§ **To do**
Please extract the text from every item below and reproduce it line for line, without changing any character or the order of the lines.

§ **Records shown**

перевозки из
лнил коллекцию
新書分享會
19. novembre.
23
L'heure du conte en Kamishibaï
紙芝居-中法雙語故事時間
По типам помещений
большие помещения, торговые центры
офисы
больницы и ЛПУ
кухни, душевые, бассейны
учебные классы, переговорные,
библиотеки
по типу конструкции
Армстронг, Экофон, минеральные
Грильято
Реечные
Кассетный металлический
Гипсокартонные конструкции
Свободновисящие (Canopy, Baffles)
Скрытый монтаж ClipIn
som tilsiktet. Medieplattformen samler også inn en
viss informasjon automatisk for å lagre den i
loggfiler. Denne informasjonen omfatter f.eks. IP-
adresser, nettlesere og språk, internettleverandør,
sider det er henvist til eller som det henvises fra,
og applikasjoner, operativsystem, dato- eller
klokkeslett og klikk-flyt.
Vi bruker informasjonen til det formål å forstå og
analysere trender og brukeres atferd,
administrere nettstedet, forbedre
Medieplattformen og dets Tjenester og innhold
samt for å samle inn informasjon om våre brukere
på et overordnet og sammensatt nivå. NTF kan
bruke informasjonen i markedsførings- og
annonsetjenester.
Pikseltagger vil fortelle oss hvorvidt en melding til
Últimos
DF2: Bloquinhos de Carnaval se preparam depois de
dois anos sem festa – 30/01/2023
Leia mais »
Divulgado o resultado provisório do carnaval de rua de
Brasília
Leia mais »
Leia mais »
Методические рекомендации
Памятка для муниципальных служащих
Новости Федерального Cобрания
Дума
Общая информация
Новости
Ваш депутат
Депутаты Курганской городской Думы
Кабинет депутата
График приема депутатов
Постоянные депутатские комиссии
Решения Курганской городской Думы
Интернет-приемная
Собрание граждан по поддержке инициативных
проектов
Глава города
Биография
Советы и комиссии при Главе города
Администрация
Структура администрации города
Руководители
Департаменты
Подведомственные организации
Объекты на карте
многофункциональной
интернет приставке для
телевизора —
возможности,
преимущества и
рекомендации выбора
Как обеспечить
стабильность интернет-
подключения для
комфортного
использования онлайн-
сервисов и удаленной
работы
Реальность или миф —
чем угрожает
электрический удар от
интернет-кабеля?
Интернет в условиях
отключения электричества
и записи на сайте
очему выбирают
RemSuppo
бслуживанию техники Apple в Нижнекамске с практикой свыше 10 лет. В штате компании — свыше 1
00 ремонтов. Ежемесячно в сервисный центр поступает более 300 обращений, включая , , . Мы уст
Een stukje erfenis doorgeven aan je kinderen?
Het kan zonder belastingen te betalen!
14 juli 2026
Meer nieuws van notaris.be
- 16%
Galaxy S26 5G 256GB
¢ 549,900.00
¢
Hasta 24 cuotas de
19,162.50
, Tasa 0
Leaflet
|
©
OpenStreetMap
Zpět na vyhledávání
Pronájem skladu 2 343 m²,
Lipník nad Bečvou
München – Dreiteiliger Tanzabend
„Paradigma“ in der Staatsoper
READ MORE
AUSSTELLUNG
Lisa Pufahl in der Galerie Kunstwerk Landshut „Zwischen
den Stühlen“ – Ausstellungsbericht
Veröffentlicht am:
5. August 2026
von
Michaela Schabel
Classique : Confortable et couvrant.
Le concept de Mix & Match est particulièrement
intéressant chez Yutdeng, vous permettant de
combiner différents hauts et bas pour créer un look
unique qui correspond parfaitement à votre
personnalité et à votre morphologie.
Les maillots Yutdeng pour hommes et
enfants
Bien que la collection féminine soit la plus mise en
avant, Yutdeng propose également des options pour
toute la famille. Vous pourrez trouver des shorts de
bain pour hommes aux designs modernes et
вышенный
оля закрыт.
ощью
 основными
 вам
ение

§ **Exercise output**
перевозки из
лнил коллекцию
新書分享會
19. novembre.
23
L'heure du conte en Kamishibaï
紙芝居-中法雙語故事時間
По типам помещений
большие помещения, торговые центры
офисы
больницы и ЛПУ
кухни, душевые, бассейны
учебные классы, переговорные,
библиотеки
по типу конструкции
Армстронг, Экофон, минеральные
Грильято
Реечные
Кассетный металлический
Гипсокартонные конструкции
Свободновисящие (Canopy, Baffles)
Скрытый монтаж ClipIn
som tilsiktet. Medieplattformen samler også inn en
viss informasjon automatisk for å lagre den i
loggfiler. Denne informasjonen omfatter f.eks. IP-
adresser, nettlesere og språk, internettleverandør,
sider det er henvist til eller som det henvises fra,
og applikasjoner, operativsystem, dato- eller
klokkeslett og klikk-flyt.
Vi bruker informasjonen til det formål å forstå og
analysere trender og brukeres atferd,
administrere nettstedet, forbedre
Medieplattformen og dets Tjenester og innhold
samt for å samle inn informasjon om våre brukere
på et overordnet og sammensatt nivå. NTF kan
bruke informasjonen i markedsførings- og
annonsetjenester.
Pikseltagger vil fortelle oss hvorvidt en melding til
Últimos
DF2: Bloquinhos de Carnaval se preparam depois de
dois anos sem festa – 30/01/2023
Leia mais »
Divulgado o resultado provisório do carnaval de rua de
Brasília
Leia mais »
Leia mais »
Методические рекомендации
Памятка для муниципальных служащих
Новости Федерального Cобрания
Дума
Общая информация
Новости
Ваш депутат
Депутаты Курганской городской Думы
Кабинет депутата
График приема депутатов
Постоянные депутатские комиссии
Решения Курганской городской Думы
Интернет-приемная
Собрание граждан по поддержке инициативных
проектов
Глава города
Биография
Советы и комиссии при Главе города
Администрация
Структура администрации города
Руководители
Департаменты
Подведомственные организации
Объекты на карте
многофункциональной
интернет приставке для
телевизора —
возможности,
преимущества и
рекомендации выбора
Как обеспечить
стабильность интернет-
подключения для
комфортного
использования онлайн-
сервисов и удаленной
работы
Реальность или миф —
чем угрожает
электрический удар от
интернет-кабеля?
Интернет в условиях
отключения электричества
и записи на сайте
очему выбирают
RemSuppo
бслуживанию техники Apple в Нижнекамске с практикой свыше 10 лет. В штате компании — свыше 1
00 ремонтов. Ежемесячно в сервисный центр поступает более 300 обращений, включая , , . Мы уст
Een stukje erfenis doorgeven aan je kinderen?
Het kan zonder belastingen te betalen!
14 juli 2026
Meer nieuws van notaris.be
- 16%
Galaxy S26 5G 256GB
¢ 549,900.00
¢
Hasta 24 cuotas de
19,162.50
, Tasa 0
Leaflet
|
©
OpenStreetMap
Zpět na vyhledávání
Pronájem skladu 2 343 m²,
Lipník nad Bečvou
München – Dreiteiliger Tanzabend
„Paradigma“ in der Staatsoper
READ MORE
AUSSTELLUNG
Lisa Pufahl in der Galerie Kunstwerk Landshut „Zwischen
den Stühlen“ – Ausstellungsbericht
Veröffentlicht am:
5. August 2026
von
Michaela Schabel
Classique : Confortable et couvrant.
Le concept de Mix & Match est particulièrement
intéressant chez Yutdeng, vous permettant de
combiner différents hauts et bas pour créer un look
unique qui correspond parfaitement à votre
personnalité et à votre morphologie.
Les maillots Yutdeng pour hommes et
enfants
Bien que la collection féminine soit la plus mise en
avant, Yutdeng propose également des options pour
toute la famille. Vous pourrez trouver des shorts de
bain pour hommes aux designs modernes et
вышенный
оля закрыт.
ощью
 основными
 вам
ение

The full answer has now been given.